■ Görev ■
Aşağıda CHP'ye yönelik eleştiriler üzerine yer alan metni baştan sona, hiçbir değişiklik yapmadan yazıya geçiriniz.

■ Alıştırma Metni ■
Okuyan, “CHP bu süreci nasıl yönetiyor? Son İstanbul İl Başkanlığı konusu, binanın savunulması gibi başlıklarda CHP yönetimi sınavı geçti mi” sorusuna şu yanıtı verdi:

“‘CHP ŞÖYLE YAPMALIYDI’ DİYE BİR ELEŞTİRİ YA DA DEĞERLENDİRME YAPMAK BİZE YAKIŞMAZ”

“Bazı konuları CHP’liler değerlendirmeli. Kimi dostlarımız bizi arayıp, ‘Şöyle yapılmalıydı’ diyorlar. CHP’li bunlar ve eleştirileri haklı olabilir. Ama biz sadece ve sadece CHP’nin genel siyasi yaklaşımlarını değerlendirebiliriz. CHP’yle müttefik değiliz, yollarımız ayrı. Evet, iktidarın saldırıları yalnızca CHP’yi ilgilendirmiyor, seçme ve seçilme hakkına yöneliyor bu doğru. Zaten biz de tavrımızı alıyoruz, kendi yaklaşımımız ve ilkelerimizle hareket ediyoruz. Ama ‘CHP şöyle yapmalıydı’ diye bir eleştiri ya da değerlendirme yapmak bize yakışmaz. Bizim işimiz değil.”

■ Gösterilen Malzeme ■
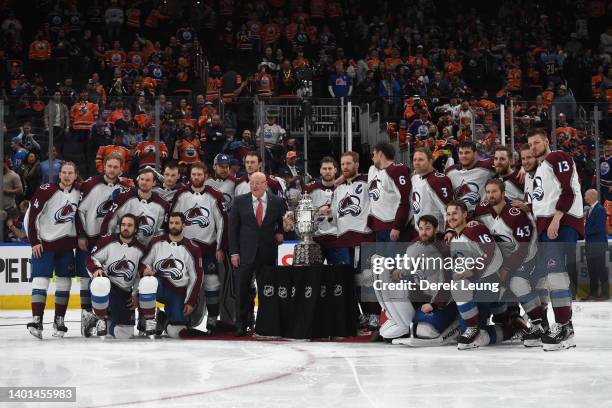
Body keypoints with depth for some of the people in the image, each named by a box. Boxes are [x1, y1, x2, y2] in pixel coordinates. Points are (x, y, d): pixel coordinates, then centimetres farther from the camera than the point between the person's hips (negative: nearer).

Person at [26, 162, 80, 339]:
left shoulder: (79, 192, 2)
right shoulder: (46, 191, -12)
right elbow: (32, 216, -10)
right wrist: (34, 241, -12)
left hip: (67, 244, 5)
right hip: (44, 242, -4)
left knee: (64, 282, 6)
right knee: (41, 279, -12)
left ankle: (59, 320, 15)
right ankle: (36, 320, -14)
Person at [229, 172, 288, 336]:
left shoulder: (277, 202, 5)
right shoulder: (240, 201, 4)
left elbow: (283, 223, 18)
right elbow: (233, 227, 3)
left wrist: (281, 233, -3)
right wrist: (234, 252, -3)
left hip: (268, 254, 1)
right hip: (245, 253, 0)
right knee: (243, 289, -5)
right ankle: (241, 324, 2)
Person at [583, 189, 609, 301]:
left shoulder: (600, 209, -13)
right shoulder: (589, 210, 16)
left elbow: (598, 228, -21)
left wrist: (585, 231, -14)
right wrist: (584, 231, 3)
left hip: (598, 245, -9)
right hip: (590, 245, 9)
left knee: (601, 269, -5)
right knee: (591, 270, 11)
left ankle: (605, 294, -1)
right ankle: (593, 293, 17)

■ Sorunun Çözümü ■
Okuyan, “CHP bu süreci nasıl yönetiyor? Son İstanbul İl Başkanlığı konusu, binanın savunulması gibi başlıklarda CHP yönetimi sınavı geçti mi” sorusuna şu yanıtı verdi:

“‘CHP ŞÖYLE YAPMALIYDI’ DİYE BİR ELEŞTİRİ YA DA DEĞERLENDİRME YAPMAK BİZE YAKIŞMAZ”

“Bazı konuları CHP’liler değerlendirmeli. Kimi dostlarımız bizi arayıp, ‘Şöyle yapılmalıydı’ diyorlar. CHP’li bunlar ve eleştirileri haklı olabilir. Ama biz sadece ve sadece CHP’nin genel siyasi yaklaşımlarını değerlendirebiliriz. CHP’yle müttefik değiliz, yollarımız ayrı. Evet, iktidarın saldırıları yalnızca CHP’yi ilgilendirmiyor, seçme ve seçilme hakkına yöneliyor bu doğru. Zaten biz de tavrımızı alıyoruz, kendi yaklaşımımız ve ilkelerimizle hareket ediyoruz. Ama ‘CHP şöyle yapmalıydı’ diye bir eleştiri ya da değerlendirme yapmak bize yakışmaz. Bizim işimiz değil.”